筑波大学で行われた研究により、ビタミンB₁誘導体「TTFD(チアミンテトラヒドロフルフリルジスルフィド)」を投与された個体は、わずか10分で自発運動量が急増し、深い眠り(SWS)と夢を見る眠り(REM)がともに有意に減少した状態で活動を継続しました。
しかも夜が明けるころには総睡眠時間が大きく減ることもなく、“眠気の借金ゼロ”に近い覚醒プロファイルが得られたのです。
栄養素が脳の覚醒スイッチを押す――そんな未来のブースターは、本当に私たちの日常にも応用できるのでしょうか。

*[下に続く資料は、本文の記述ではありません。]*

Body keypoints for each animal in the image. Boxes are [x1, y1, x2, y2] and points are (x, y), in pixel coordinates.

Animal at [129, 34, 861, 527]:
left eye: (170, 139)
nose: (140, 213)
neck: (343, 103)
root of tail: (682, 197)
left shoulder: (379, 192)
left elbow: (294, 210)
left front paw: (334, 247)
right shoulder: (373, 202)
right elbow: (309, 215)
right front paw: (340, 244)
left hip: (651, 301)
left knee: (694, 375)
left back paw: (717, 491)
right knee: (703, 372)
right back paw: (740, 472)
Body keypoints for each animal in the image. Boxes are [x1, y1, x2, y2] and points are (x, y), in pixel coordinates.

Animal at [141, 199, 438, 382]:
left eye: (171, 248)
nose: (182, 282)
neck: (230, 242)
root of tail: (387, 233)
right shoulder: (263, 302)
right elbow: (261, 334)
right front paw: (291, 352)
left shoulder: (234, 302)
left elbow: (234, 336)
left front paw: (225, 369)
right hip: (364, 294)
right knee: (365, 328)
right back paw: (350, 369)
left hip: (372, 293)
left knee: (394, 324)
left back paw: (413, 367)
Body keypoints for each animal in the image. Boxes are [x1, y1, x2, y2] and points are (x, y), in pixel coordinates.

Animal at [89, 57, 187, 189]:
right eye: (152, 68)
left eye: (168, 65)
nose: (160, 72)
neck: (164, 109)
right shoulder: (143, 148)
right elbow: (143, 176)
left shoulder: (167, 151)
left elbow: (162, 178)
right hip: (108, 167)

研究内容の詳細は『The Journal of Physiological Sciences』にて発表されました。
目次
- ラットで証明する超速覚醒
- 10分で覚醒、60分で再加速:ビタミンB1誘導体の特殊な覚醒パターン
- ビタミンB1誘導体はカフェインに代わる次世代ブースターになるか?
ラットで証明する超速覚醒

「運動しなきゃ」と思っていても、午後になると体も心も鉛のように重くてソファから動けない――そんな“やる気切れ”は、世界人口の約3割が抱える現代病とされています。

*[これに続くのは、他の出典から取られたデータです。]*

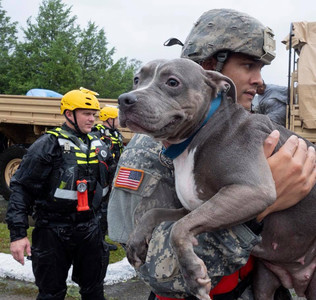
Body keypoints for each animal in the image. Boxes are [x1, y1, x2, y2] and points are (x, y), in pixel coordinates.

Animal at [117, 58, 314, 300]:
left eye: (172, 82)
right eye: (137, 79)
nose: (124, 100)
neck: (201, 132)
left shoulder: (252, 190)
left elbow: (177, 229)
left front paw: (193, 274)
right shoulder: (193, 207)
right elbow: (153, 213)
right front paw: (136, 242)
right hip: (264, 282)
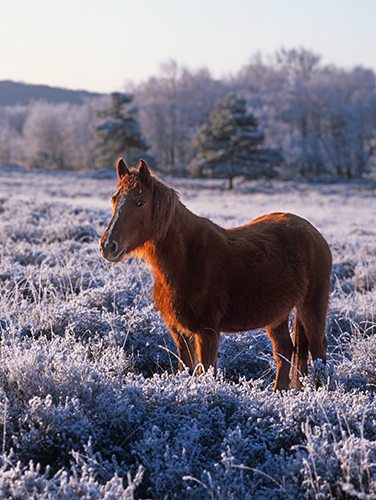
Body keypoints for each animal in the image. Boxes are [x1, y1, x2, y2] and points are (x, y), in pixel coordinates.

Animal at [100, 158, 332, 388]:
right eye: (114, 198)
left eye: (140, 202)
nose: (108, 246)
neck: (187, 259)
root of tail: (313, 233)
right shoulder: (180, 332)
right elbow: (186, 369)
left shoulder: (207, 332)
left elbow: (206, 371)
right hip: (277, 316)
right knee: (284, 351)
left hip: (312, 306)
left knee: (318, 350)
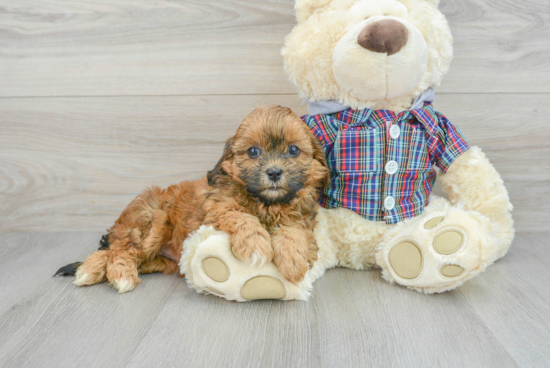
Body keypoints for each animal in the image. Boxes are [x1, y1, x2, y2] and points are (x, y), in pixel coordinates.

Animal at [57, 105, 328, 294]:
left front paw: (293, 262)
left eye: (293, 150)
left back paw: (90, 269)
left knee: (121, 252)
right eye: (253, 151)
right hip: (152, 221)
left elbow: (293, 231)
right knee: (120, 249)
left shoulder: (301, 219)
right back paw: (115, 274)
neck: (267, 203)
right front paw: (256, 246)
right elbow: (241, 216)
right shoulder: (217, 209)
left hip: (159, 257)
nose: (273, 172)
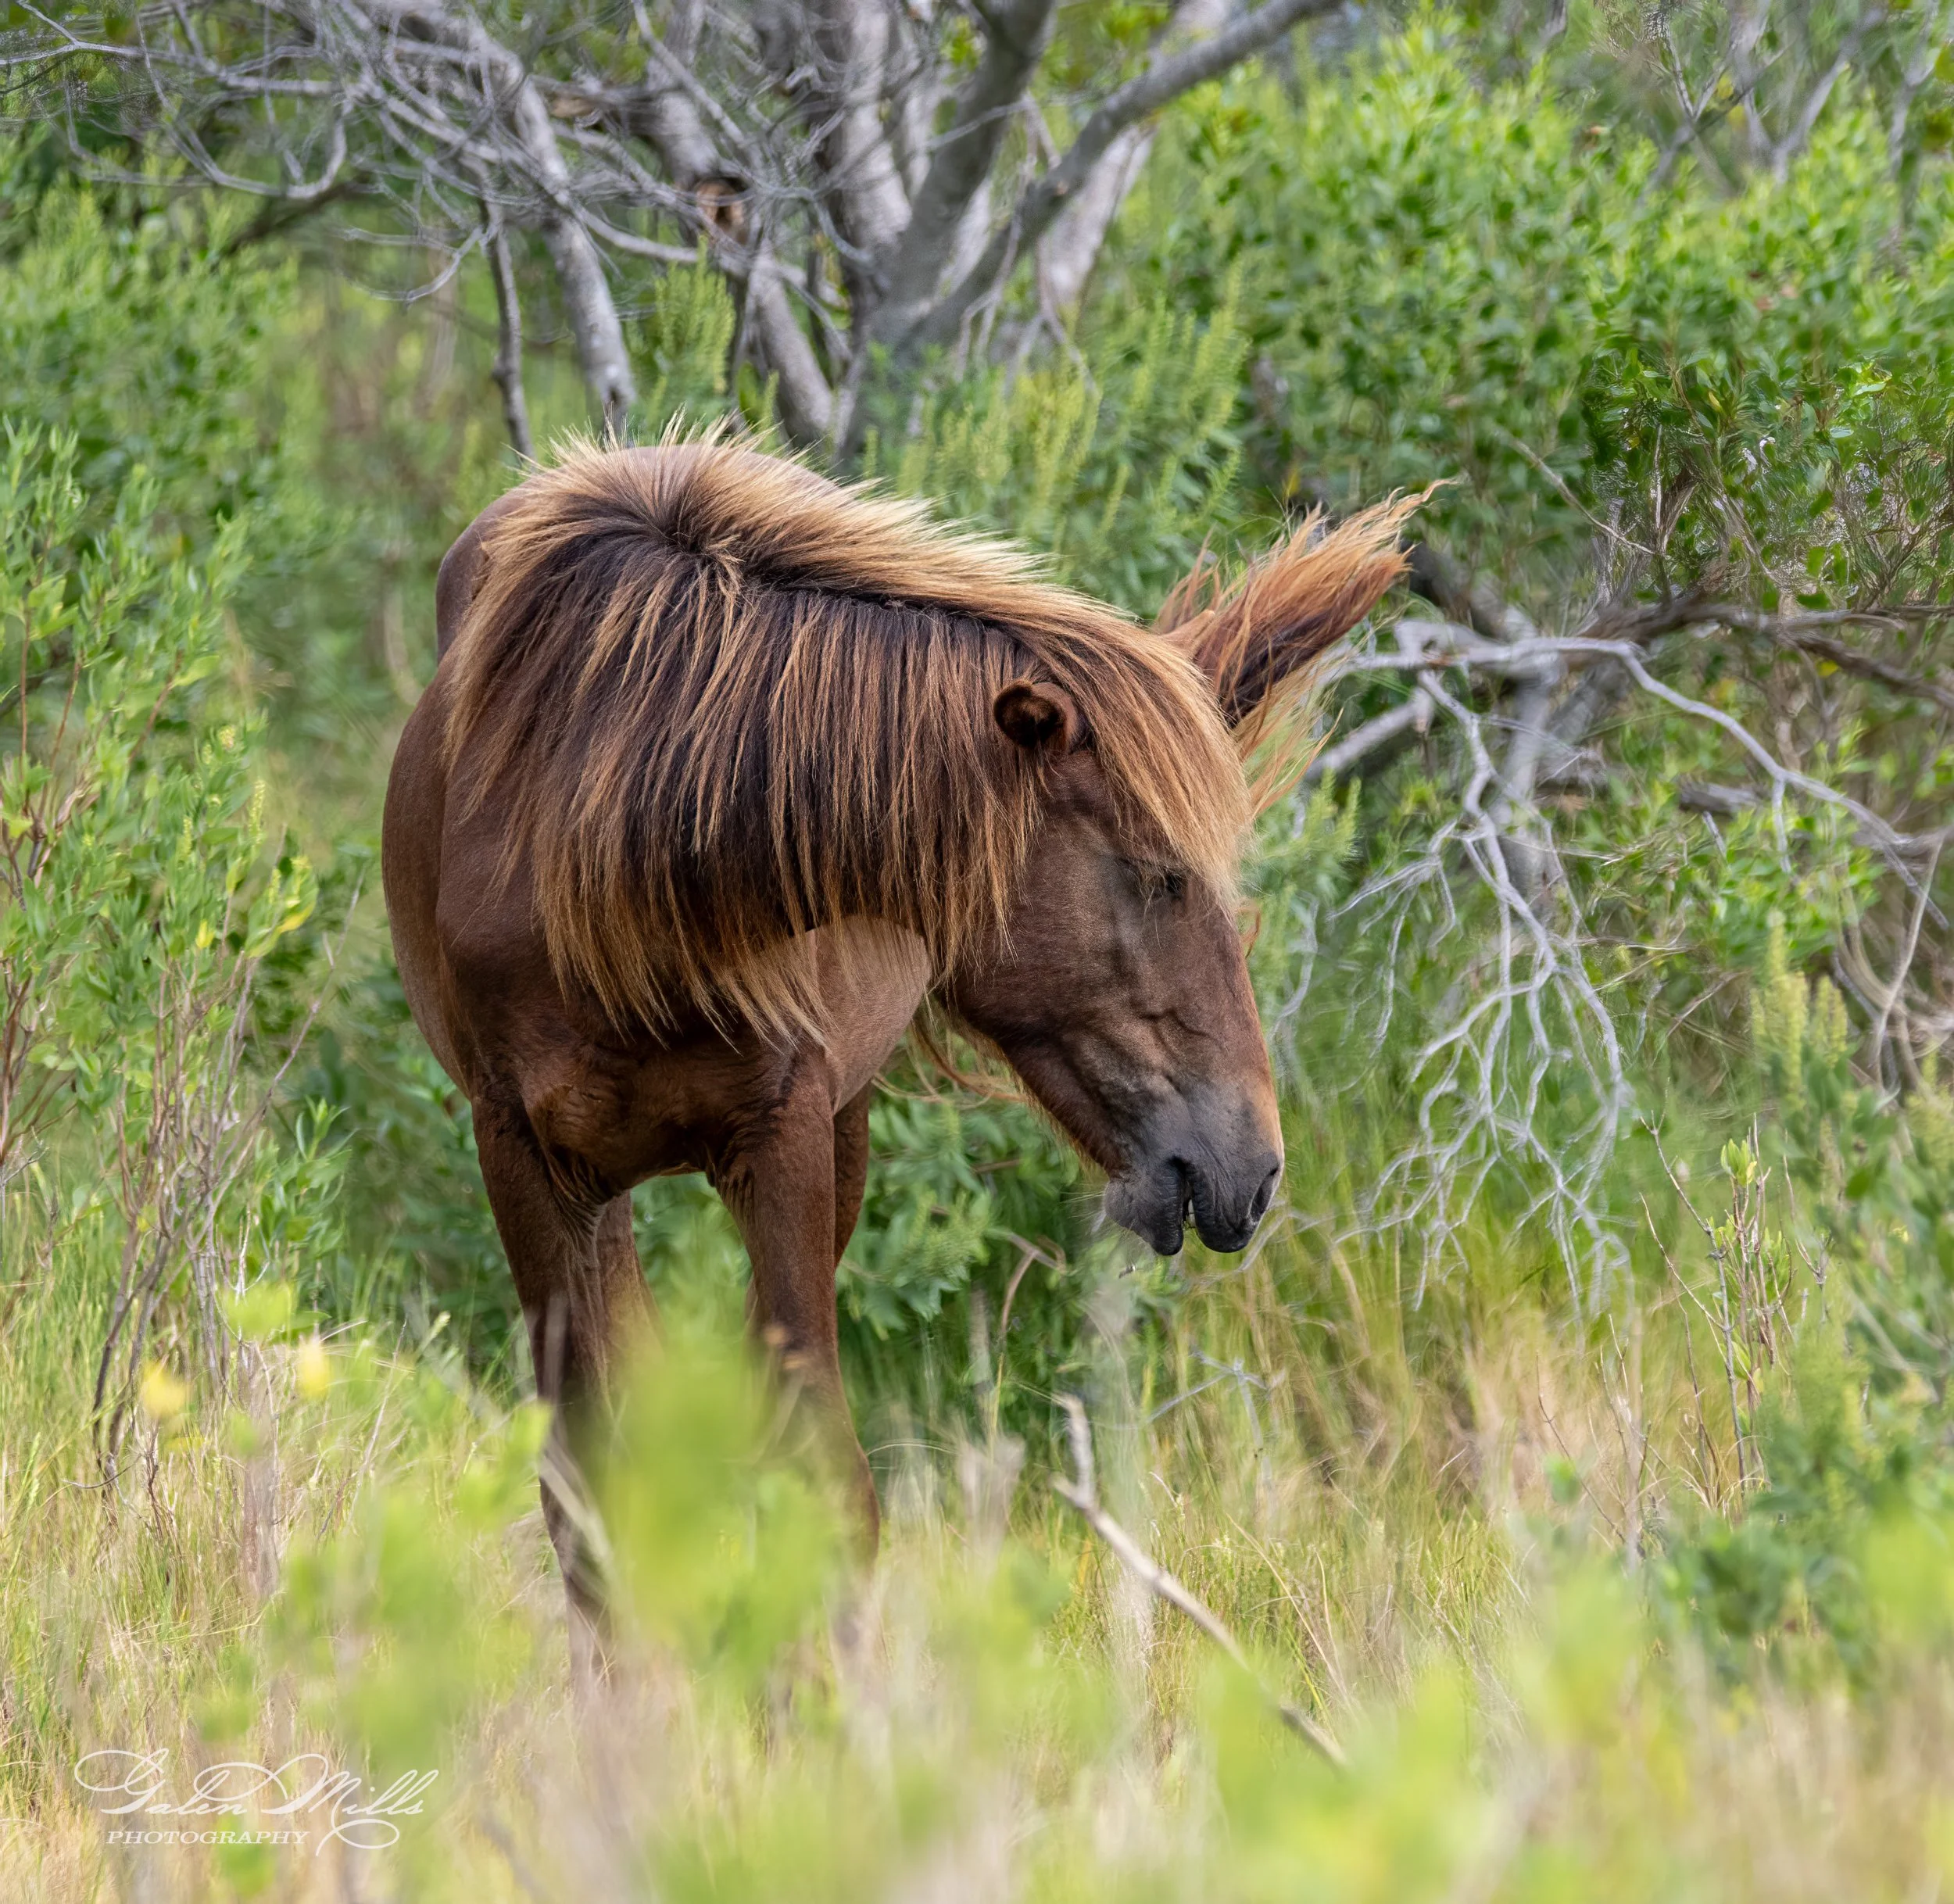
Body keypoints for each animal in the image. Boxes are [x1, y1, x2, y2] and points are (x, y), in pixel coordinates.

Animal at [381, 437, 1411, 1641]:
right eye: (1157, 876)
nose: (1251, 1165)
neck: (600, 854)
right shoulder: (524, 1160)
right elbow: (588, 1510)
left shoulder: (782, 1136)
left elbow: (821, 1489)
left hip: (837, 1135)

脳と筋肉は、スマートフォンでいえばバッテリーとCPUを同時に動かす設計で、どちらかのエネルギーが枯渇するとパフォーマンスが一瞬で落ちてしまいます。
ここで登場するのが“疲労回復のビタミン”として知られるビタミンB₁(チアミン)です。
100年以上前、フンク博士が白米食で脚気になったハトを救った逸話から始まり、ビタミンB₁は体内の燃焼サイクルを滑らかにする分子として活躍してきました。